The Rwandan taxman, in a letter addressed to the Commissioner for Customs at Uganda Revenue Authority (URA) on Wednesday, February 27, said heavy trucks would be diverted to other border crossings.
“We are considering reducing the traffic of heavy trucks to allow completion of the OSBP infrastructure,” read, in part, the letter signed by Ms. Rosine Uwamariya, the Commissioner for Customs at RRA.
“In view of the above, Rwanda Revenue Authority would like to inform you that with effect from February 28, all heavy trucks carrying goods destined and those transiting via Gatuna shall be temporarily diverted from using Gatuna Border Post to Kagitumba/Mirama Hills border posts,” she added.
Social media uproar
However, the announcement followed complaints on social media of stranded citizens and truck drivers.
“Why are our goods being stopped from entering Rwanda? Our friendship still stands,” Aaron Ainomugisha posted on Twitter.
For ordinary citizens, the deteriorating diplomatic relations between Rwanda and Uganda, that has largely remained at the top, seemed to have moved to the grassroots, interrupting their lives.
Both Kampala and Kigali accuse each other of espionage.

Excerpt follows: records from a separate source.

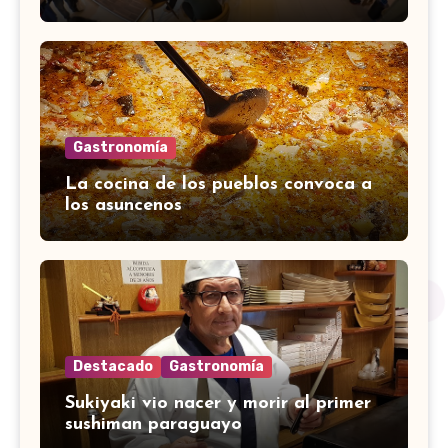
Gastronomía
La cocina de los pueblos convoca a
los asuncenos
Destacado
Gastronomía
Sukiyaki vio nacer y morir al primer
sushiman paraguayo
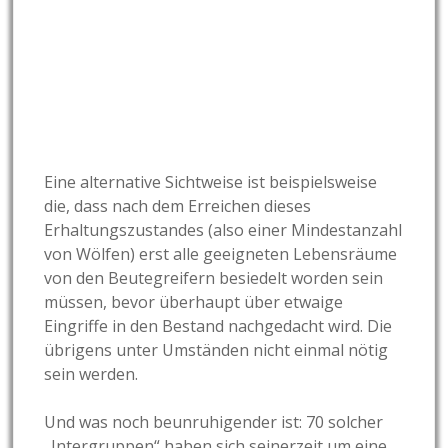
Eine alternative Sichtweise ist beispielsweise
die, dass nach dem Erreichen dieses
Erhaltungszustandes (also einer Mindestanzahl
von Wölfen) erst alle geeigneten Lebensräume
von den Beutegreifern besiedelt worden sein
müssen, bevor überhaupt über etwaige
Eingriffe in den Bestand nachgedacht wird. Die
übrigens unter Umständen nicht einmal nötig
sein werden.
Und was noch beunruhigender ist: 70 solcher
„Intergruppen“ haben sich seinerzeit um eine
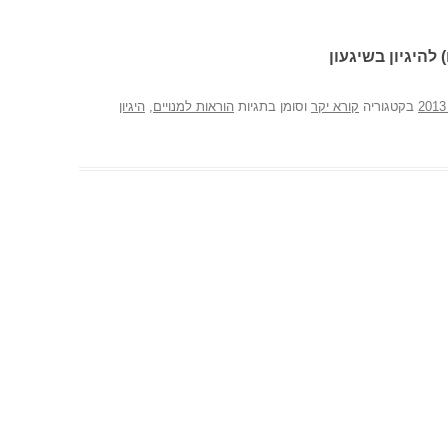
 להיגיון בשיגעון
בקטגוריה
קורא יקר
וסומן בתגיות
הוראות למנויים
,
היגיון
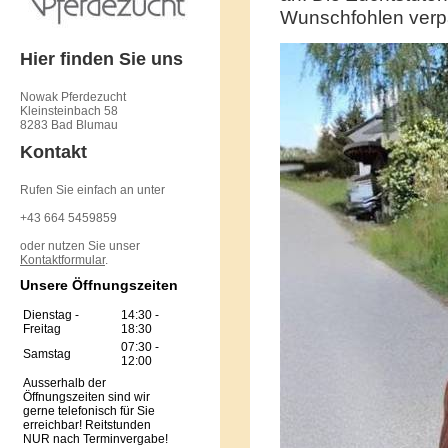
Wunschfohlen verp
Hier finden Sie uns
Nowak Pferdezucht
Kleinsteinbach 58
8283 Bad Blumau
Kontakt
Rufen Sie einfach an unter
+43 664 5459859
oder nutzen Sie unser
Kontaktformular
.
Unsere Öffnungszeiten
Dienstag -
14:30
-
Freitag
18:30
07:30
-
Samstag
12:00
Ausserhalb der
Öffnungszeiten sind wir
gerne telefonisch für Sie
erreichbar! Reitstunden
NUR nach Terminvergabe!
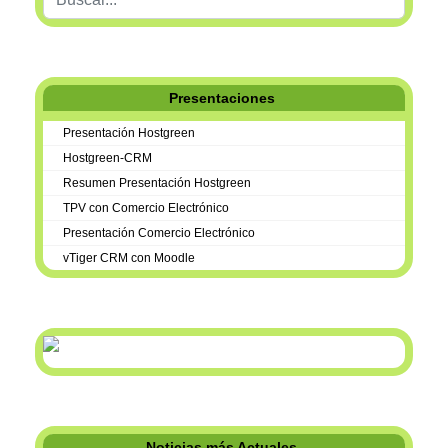
Presentaciones
Presentación Hostgreen
Hostgreen-CRM
Resumen Presentación Hostgreen
TPV con Comercio Electrónico
Presentación Comercio Electrónico
vTiger CRM con Moodle
Noticias más Actuales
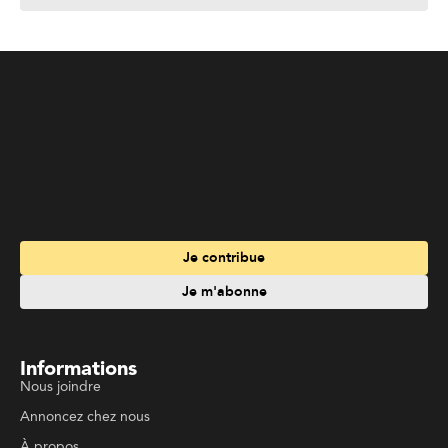
Je m'abonne
Informations
Nous joindre
Annoncez chez nous
À propos
Services
Travailler à La Liberté
Emplois en français
Archives
Suivez La Liberté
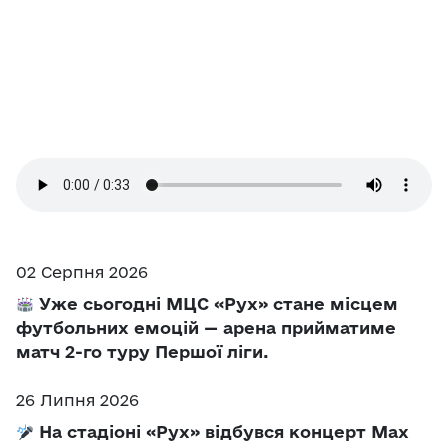
02 Серпня 2026
Уже сьогодні МЦС «Рух» стане місцем
футбольних емоцій — арена прийматиме
матч 2-го туру Першої ліги.
26 Липня 2026
На стадіоні «Рух» відбувся концерт Max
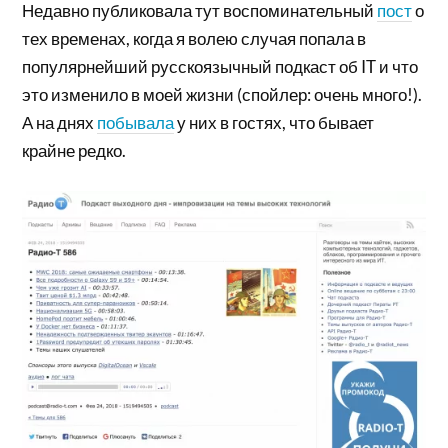
Недавно публиковала тут воспоминательный
пост
о
тех временах, когда я волею случая попала в
популярнейший русскоязычный подкаст об IT и что
это изменило в моей жизни (спойлер: очень много!).
А на днях
побывала
у них в гостях, что бывает
крайне редко.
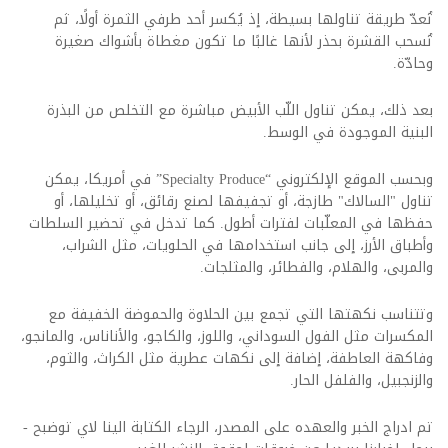
تُعدّ طريقة تناولها بسيطة، إذ يُكسر أحد طرفي الثمرة أولًا، ثم
تُسحب القشرة بحذر لأنها غالبًا ما تكون مغطاة بأشواك صغيرة
وحادّة
.
بعد ذلك، يمكن تناول اللّب الأبيض مباشرة مع التخلص من البذرة
البنية الموجودة في الوسط
.
وبحسب الموقع الإلكتروني
“Specialty Produce”
في أمريكا، يمكن
تناول "السالاك" طازجة، أو تجفيفها لصنع رقائق، أو تخليلها، أو
حفظها في المعلّبات لفترات أطول. كما تدخل في تحضير السلطات
وأطباق الأرز، إلى جانب استخدامها في الحلويات، مثل الشراب،
والمربى، والهلام، والفطائر، والمثلجات
.
وتتناسب نكهتها التي تجمع بين الحلاوة والحموضة الخفيفة مع
المكسرات مثل الفول السوداني، واللوز، والكاجو، والأناناس، والمانجو،
وفاكهة العاطفة، إضافة إلى نكهات عطرية مثل الكراث، والثوم،
والزنجبيل، والفلفل الحار
.
تم ادراج الخبر والعهده على المصدر، الرجاء الكتابة الينا لاي توضبح -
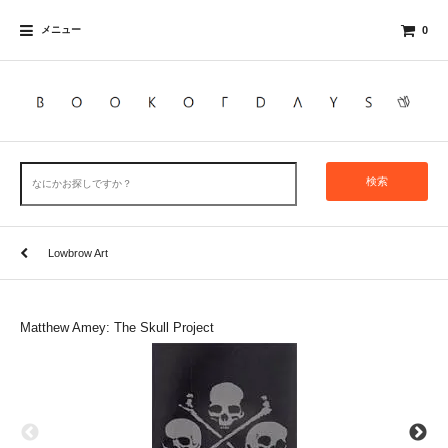
メニュー
0
検索
Lowbrow Art
Matthew Amey: The Skull Project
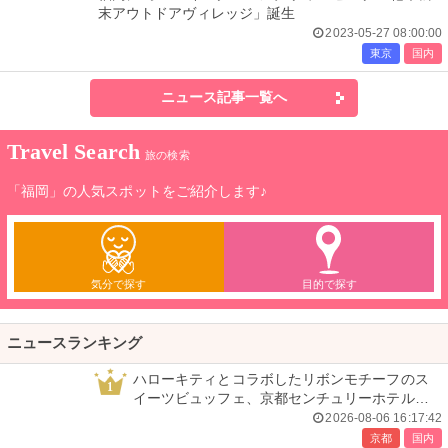
末アウトドアヴィレッジ」誕生
2023-05-27 08:00:00
東京
国内
ニュース記事一覧へ
Travel Search
旅の検索
「福岡」の人気スポットをご紹介します♪
気分で探す
目的で探す
ニュースランキング
ハローキティとコラボしたリボンモチーフのス
1
イーツビュッフェ、京都センチュリーホテルで
開催
2026-08-06 16:17:42
京都
国内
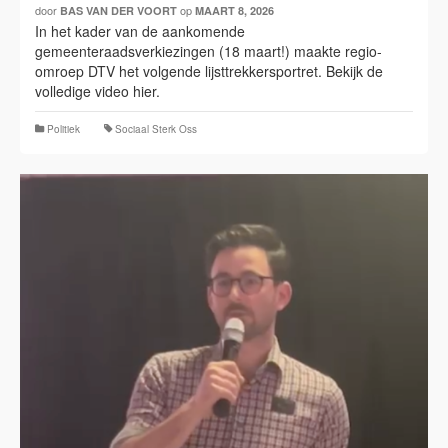
door
op
BAS VAN DER VOORT
MAART 8, 2026
In het kader van de aankomende
gemeenteraadsverkiezingen (18 maart!) maakte regio-
omroep DTV het volgende lijsttrekkersportret. Bekijk de
volledige video hier.
Politiek
Sociaal Sterk Oss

“But this madness between Rwanda and Uganda must stop. My family from the other side has been blocked from coming to Uganda for our sister’s marriage ceremonies!,” tweeted Agather Atuhaire, before posing: “How can both be oblivious of or ignore the fact that there are people with families both sides?!”
Kigali accuses Kampala of harassing its nationals through arrests and torture and has been advising Rwandans to restrict their travel to Uganda.
On the other hand, Kampala denies, claiming those detained are individuals suspected of spying.
In a recent exclusive interview with The East African, president Kagame had expressed disappointment over the bad blood between the two nations which share a long history of cordial ties.
“It is very intriguing to find that, even with that history and a good foundation, we have something like this going on,” Mr. Kagame said; adding: “It is hard to just put it in one word, or even in a few words. All I can say is that it’s a matter that can be resolved… that must be resolved. Because the alternative is not something that we should even be thinking about, or entertaining.”